Они вцепились в три руки в мешок, брошенная без присмотра груда барахла чуть наклонилась, видимо от любопытства – хотела посмотреть, как ведьмы склочничают, – и ухнула, едва не погребя всех под собой. Мы выскочили прочь из кладовой, чихая и отплевываясь от пыли.
– Вот что бывает, когда за хозяйством не следят! – победно глянула на Лушку Марта, тряся запыленной кикой. – Ну, здесь я что могла сделала, дальше ларь сами вытащите. – И пошла по дому, раздавая приказы: – Так, где мои чепцы ночные, кто их видал?
– Вот! – радостно вылезла из-под лавки семилетняя Наська, Маргошина дочка, держа в руках желтоватую тряпицу в оборочках.
Что-то такое я видела в корзине у котят. Была у нас приблудная кошка, серого цвета, вся в Маргошу: постоянно ходила на сносях – и за это заслужила прозвище Веретено. Ни разу я ее худой не видела. Вот недавно опять окотилась, а Наська ее выводок обихаживала.
Бабуля сунулась к тряпице и тут же отшатнулась, закрывая нос ладошкой, но все равно сквозь пальцы потекли слезы.
– Это что? Гадость-то какая! Выкинь ее немедленно!

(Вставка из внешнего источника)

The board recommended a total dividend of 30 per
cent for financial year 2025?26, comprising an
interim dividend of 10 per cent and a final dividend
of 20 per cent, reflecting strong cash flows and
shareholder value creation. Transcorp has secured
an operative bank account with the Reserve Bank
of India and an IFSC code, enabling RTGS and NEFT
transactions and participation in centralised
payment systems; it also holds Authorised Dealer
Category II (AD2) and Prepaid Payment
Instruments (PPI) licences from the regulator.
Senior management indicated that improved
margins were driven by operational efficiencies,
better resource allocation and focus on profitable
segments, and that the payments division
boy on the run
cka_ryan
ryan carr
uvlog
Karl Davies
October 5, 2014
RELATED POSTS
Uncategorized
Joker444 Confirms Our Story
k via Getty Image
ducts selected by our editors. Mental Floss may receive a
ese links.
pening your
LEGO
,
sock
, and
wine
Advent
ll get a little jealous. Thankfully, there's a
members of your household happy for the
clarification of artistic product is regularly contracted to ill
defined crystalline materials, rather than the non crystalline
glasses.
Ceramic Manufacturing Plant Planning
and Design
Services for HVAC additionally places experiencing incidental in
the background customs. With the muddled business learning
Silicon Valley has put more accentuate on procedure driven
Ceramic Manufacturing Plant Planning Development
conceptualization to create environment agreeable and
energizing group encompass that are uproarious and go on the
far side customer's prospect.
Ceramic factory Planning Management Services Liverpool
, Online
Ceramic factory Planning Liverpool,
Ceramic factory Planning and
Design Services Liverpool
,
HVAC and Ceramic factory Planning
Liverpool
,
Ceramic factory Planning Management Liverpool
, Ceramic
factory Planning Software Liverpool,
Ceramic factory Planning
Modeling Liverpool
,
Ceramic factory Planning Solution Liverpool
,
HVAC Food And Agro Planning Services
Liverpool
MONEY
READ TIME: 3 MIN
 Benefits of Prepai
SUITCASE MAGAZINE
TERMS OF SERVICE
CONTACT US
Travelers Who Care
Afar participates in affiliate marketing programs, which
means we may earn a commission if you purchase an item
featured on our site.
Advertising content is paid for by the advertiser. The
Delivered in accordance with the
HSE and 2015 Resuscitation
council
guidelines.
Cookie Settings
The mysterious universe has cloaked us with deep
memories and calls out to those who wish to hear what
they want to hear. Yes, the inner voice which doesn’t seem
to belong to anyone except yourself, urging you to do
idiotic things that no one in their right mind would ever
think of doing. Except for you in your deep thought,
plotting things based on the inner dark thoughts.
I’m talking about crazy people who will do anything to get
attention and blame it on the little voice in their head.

Лушка поймала исполнительную Наську за шиворот и, взяв двумя пальцами из ее рук испорченный чепец, велела Дуньке:
– Положи в кожаный кошелек, когда магистерша наша пойдет подаяние просить, ей пригодится.
Дунька раздула щеки, стараясь не дышать, и побежала по комнатам, держа вонючую вещь на отлете.
– Ну а вы чего вытаращились, как клопы на свиней? – накинулась на нас с Ланкой бабуля. – Вам заняться нечем?
Мы развернулись и, ни слова не говоря, бросились со всех ног в спальню, понимая, что сейчас с бабушкой пререкаться – себя не любить. Заездит, ведьма, живого места не оставит.
В спальне в шкафах уже рылись Анфиска, сирота, подобранная бабулей в Белых Столбах, и подружка ее Олюшка-травница.
– Платье златоградское лазоревое, – примеряла на себя Ланкино платье Олюшка. Анфиска спешно искала в тетради, бормоча под нос:
– Платье… Платье… а! Тут два лазоревых.
– То, у которого верх неприличный, – хмыкнула Олюшка. Анфиска вскинула брови и завистливо подышала сквозь зубы:
– Да… Нам такого не носить.
– Зато и в вонючих чепцах по ярмаркам не шататься, – успокоила я Анфиску и, видя, что Олюшка тащит другое, то, что в красных петухах, решительно задвинула комод, чуть не отдавив несчастной травнице пальцы, – это не надо.